Can you rewrite the stretch from "Ligue 1 Mauritania season" through "title as guests." in the Mauritanian league text, substituting "crown" for every "title"?

[READING PASSAGE]
****

Super D1
- Season: 2024–2025
- Dates: 14 September 2024 – 30 May 2025
- Champions: FC Nouadhibou (13th title) Al-Hilal (1st title)

= 2024–25 Ligue 1 Mauritania =

Ligue 1 Mauritania season

The 2024–25 Super D1 season is the 45th season of the premier association football league in Mauritania.

FC Nouadhibou was the defending champion, having decisively won their record-extending twelfth title after defeating runner-ups AS Douanes the previous season. They retained their title with a record-breaking 13th league championship, as shared Sudanese team Al-Hilal are winner of the title as guests.

****

(Dataset entries)

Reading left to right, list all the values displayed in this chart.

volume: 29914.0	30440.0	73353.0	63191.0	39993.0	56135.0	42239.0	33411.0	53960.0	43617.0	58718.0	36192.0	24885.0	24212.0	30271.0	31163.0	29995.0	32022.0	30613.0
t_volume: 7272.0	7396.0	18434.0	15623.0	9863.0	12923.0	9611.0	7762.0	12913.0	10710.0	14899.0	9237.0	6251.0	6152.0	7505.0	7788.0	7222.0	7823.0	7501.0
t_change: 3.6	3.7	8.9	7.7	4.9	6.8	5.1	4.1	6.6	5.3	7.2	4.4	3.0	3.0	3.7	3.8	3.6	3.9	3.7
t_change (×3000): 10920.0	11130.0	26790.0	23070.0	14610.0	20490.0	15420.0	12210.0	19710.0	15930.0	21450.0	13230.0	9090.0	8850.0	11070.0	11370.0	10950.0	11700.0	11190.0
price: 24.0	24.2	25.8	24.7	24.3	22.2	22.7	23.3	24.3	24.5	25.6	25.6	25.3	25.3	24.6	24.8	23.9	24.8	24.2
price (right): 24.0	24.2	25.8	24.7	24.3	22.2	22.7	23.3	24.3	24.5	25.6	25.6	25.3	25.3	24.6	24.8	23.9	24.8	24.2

****

[RESULT FOR THIS EXERCISE]
Ligue 1 Mauritania season

The 2024–25 Super D1 season is the 45th season of the premier association football league in Mauritania.

FC Nouadhibou was the defending champion, having decisively won their record-extending twelfth crown after defeating runner-ups AS Douanes the previous season. They retained their crown with a record-breaking 13th league championship, as shared Sudanese team Al-Hilal are winner of the crown as guests.